(Provided text)
Hummingbirds have incredibly busy days. Their heart is beating 1000 times a minute. This gets even mo repaid after the hummingbird starts flapping its wings 10-80 beats a second! In addition to buys days, hummingbirds need to keep their body temperature as high as 104 degrees Fahrenheit (or 40 degrees Celsius).
Hummingbirds need a significant amount of calories to fuel their busy bodies. One source of energy comes from their appetite of constantly sipping sugar-rich nectar from flowers, and catching insects for extra food. Few other creatures have to consume so much fuel compared to their body weight as does the hummingbird specie. When a hummingbird is busily flying, it would take only a few hours without food before they would starve to death!
So how can they possibly survive through a long winter night without starving?
The trick is that the bird goes into torpor. Each night, hummingbirds slow their heartbeat, and let their body temperature drop. Once their body cools (they sometimes cool their body temperature as low as 68 degrees F, or 20 degrees C,) the hummingbird becomes lethargic or even unaware of its surroundings. But when the bird is in such as state, they need fewer calories to keep warm and to fuel their metabolism.
(End Provided text)
(Data records)
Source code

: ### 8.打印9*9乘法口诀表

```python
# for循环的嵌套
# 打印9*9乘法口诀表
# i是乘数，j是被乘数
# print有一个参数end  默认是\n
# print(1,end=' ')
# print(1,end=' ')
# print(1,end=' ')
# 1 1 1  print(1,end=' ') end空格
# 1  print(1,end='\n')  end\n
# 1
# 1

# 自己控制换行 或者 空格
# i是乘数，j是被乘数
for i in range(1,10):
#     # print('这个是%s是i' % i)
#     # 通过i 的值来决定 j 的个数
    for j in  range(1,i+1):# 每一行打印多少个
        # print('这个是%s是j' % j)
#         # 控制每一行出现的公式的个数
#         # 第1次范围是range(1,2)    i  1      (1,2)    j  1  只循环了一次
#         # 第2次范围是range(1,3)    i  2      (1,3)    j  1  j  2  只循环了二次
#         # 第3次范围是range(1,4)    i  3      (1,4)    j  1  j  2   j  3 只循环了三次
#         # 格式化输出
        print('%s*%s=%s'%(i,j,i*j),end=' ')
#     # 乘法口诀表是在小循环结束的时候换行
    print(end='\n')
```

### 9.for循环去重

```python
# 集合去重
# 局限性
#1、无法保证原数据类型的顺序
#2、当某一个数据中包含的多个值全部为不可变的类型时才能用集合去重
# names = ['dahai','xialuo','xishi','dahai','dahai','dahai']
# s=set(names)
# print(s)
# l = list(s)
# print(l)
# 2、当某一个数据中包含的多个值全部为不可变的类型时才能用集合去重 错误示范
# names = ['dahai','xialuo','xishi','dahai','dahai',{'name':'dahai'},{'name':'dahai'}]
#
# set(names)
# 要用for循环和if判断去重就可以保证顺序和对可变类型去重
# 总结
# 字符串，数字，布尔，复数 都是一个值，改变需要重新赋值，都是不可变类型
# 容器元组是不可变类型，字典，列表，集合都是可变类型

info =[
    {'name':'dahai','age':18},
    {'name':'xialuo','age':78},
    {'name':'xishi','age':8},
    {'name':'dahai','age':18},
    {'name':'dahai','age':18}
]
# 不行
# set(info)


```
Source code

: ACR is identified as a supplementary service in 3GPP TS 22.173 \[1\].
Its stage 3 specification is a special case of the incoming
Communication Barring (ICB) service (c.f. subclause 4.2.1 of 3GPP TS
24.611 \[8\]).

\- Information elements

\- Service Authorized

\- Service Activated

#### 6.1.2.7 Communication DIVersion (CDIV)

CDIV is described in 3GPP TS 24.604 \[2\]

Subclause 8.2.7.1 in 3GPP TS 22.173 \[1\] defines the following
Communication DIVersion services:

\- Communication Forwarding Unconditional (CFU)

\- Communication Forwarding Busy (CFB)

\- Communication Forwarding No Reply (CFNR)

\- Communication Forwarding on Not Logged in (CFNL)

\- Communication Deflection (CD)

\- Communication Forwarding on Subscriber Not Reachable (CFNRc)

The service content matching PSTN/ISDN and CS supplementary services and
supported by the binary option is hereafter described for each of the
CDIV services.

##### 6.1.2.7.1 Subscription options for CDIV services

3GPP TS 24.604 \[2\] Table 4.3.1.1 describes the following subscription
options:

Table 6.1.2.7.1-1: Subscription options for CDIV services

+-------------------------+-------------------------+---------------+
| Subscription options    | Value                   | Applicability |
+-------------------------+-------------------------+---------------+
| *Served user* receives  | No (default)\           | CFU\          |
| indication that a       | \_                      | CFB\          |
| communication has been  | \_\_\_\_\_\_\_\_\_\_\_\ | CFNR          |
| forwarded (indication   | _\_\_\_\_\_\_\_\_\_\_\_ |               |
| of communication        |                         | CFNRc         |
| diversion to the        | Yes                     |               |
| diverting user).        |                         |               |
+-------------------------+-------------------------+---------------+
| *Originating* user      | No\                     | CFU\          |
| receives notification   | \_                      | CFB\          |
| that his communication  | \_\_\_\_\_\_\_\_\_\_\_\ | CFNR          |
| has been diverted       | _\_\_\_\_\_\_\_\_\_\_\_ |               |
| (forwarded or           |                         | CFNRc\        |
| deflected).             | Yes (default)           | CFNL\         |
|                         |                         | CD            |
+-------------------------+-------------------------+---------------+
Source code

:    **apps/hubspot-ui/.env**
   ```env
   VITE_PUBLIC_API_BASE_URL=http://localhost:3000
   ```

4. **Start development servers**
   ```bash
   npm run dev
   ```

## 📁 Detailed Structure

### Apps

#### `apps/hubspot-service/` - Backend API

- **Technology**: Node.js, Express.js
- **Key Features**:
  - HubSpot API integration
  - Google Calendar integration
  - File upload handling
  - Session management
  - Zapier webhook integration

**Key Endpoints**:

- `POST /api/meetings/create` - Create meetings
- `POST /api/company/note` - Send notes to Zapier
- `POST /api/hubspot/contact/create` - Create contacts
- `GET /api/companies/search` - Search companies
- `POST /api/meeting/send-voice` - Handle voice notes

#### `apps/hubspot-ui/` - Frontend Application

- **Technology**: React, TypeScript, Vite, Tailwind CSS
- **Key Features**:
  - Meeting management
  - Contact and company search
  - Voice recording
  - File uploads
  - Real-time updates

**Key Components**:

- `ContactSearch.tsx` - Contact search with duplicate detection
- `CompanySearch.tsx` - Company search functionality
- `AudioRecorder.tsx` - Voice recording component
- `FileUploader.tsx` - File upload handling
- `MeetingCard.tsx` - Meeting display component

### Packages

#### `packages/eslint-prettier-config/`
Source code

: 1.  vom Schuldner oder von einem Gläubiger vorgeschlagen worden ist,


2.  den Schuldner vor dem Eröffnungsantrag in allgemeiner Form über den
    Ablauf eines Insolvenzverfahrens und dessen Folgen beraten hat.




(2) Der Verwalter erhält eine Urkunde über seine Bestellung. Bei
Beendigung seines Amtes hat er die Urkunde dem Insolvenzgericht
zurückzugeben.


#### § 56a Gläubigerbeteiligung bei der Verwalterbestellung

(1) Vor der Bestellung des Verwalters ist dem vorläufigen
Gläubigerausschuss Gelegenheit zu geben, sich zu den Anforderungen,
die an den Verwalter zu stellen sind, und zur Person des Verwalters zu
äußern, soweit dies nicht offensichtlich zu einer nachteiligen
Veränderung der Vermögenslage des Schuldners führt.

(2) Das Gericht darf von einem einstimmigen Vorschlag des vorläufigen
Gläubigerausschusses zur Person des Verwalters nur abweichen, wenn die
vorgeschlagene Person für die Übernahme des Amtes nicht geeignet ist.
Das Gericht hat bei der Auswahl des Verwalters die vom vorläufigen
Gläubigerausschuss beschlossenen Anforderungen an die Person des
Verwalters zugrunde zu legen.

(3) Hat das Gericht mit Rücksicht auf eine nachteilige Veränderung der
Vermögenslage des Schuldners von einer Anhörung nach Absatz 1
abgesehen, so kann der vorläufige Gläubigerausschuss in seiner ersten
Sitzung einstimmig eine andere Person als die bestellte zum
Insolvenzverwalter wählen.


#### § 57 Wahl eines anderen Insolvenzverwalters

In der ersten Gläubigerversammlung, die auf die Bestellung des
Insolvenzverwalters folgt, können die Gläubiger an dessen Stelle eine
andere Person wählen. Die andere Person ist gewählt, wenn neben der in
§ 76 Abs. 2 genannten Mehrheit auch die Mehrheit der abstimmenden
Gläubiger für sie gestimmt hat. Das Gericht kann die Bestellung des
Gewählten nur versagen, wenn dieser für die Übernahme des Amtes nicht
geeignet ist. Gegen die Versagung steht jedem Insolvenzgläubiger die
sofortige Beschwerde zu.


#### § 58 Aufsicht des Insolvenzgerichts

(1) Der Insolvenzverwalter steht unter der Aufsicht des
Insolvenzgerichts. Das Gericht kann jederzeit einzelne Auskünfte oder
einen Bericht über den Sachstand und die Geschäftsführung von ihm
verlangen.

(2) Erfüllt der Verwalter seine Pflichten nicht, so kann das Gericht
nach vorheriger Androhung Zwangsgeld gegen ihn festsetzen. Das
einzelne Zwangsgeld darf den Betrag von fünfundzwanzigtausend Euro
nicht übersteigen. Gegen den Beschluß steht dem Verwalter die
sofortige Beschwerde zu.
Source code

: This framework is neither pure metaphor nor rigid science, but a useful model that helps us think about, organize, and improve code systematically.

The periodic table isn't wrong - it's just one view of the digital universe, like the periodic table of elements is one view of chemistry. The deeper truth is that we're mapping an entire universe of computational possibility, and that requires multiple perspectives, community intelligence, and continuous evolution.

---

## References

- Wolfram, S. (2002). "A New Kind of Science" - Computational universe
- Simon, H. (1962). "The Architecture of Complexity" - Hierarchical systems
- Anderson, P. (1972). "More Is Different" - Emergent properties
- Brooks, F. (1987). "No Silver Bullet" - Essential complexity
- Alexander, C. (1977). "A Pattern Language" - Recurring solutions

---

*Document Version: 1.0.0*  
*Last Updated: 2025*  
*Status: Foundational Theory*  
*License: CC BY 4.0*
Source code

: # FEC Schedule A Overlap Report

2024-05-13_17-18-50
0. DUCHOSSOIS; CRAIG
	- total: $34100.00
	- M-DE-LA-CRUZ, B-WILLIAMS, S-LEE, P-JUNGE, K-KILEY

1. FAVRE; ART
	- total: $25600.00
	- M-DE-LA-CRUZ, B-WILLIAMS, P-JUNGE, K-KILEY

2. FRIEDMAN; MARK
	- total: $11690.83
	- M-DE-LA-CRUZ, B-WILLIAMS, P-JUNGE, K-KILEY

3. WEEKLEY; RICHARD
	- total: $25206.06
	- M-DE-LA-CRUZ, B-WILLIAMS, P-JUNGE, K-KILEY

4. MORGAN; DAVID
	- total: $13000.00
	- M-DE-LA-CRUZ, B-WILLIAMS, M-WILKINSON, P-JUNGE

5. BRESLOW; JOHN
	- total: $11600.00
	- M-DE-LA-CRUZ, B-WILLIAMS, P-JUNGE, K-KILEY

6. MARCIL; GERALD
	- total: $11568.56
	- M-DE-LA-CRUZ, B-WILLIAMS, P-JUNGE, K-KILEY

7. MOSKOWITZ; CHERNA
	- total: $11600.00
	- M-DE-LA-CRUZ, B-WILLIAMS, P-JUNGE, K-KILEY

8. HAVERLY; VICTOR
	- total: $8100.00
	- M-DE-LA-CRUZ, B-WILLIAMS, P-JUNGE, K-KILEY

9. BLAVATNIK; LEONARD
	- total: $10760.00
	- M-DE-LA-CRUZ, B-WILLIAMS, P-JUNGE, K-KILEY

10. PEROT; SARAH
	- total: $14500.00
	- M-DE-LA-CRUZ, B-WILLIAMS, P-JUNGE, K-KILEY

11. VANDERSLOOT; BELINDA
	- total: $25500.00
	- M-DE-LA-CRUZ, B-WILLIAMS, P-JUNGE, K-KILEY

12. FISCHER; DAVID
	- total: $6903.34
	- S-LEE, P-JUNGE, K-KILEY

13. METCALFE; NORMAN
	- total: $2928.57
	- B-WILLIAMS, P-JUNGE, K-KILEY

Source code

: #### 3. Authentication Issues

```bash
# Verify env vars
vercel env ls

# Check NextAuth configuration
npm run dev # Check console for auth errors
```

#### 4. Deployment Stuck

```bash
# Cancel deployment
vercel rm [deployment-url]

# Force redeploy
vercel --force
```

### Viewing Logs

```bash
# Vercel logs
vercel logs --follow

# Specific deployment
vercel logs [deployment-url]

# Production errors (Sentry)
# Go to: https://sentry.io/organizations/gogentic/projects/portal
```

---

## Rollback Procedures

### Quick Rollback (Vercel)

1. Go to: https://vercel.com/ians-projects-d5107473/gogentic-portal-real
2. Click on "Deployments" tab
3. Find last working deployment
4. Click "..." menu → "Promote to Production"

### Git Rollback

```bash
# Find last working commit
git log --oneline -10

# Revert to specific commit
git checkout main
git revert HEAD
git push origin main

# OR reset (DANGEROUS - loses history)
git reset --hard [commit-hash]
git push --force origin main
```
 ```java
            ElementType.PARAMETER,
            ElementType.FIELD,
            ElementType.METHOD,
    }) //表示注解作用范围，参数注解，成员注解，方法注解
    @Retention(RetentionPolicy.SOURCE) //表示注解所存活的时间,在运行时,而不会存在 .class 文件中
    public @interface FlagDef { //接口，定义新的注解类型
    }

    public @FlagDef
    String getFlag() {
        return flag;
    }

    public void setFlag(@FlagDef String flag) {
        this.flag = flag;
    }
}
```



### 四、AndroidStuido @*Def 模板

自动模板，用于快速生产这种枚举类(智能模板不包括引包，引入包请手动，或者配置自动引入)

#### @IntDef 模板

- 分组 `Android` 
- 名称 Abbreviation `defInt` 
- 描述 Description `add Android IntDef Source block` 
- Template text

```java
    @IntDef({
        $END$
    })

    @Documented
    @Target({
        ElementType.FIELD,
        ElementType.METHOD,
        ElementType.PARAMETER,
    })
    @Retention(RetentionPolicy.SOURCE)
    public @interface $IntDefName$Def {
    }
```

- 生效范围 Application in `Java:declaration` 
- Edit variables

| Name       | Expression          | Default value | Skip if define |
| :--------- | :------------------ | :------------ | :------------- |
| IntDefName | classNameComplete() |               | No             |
(End Data records)
Requirement 1 =
In the passage on hummingbirds, how low does the body temperature of a hummingbird sometimes drop during torpor?
Requirement 2 =
Continue the passage on hummingbird torpor from its last sentence.

Your response 1 =
As low as 68 degrees Fahrenheit, or 20 degrees Celsius.

Your response 2 =
The next morning, it takes a while (up to 60 minutes) for this super-cooled hummingbird to warm back up. But they have survived another night without starving, and are ready to seek out a breakfast of flower nectar.
Several other groups of bird species occasionally rely upon torpor as an energy saving strategy. For instance, tiny titmice and chickadees may let their bodies cool by 8-12 degrees Fahrenheit, if the night is particularly cold. But only the hummingbird needs such a drastic drop in its temperature each night to rest and conserve its energy.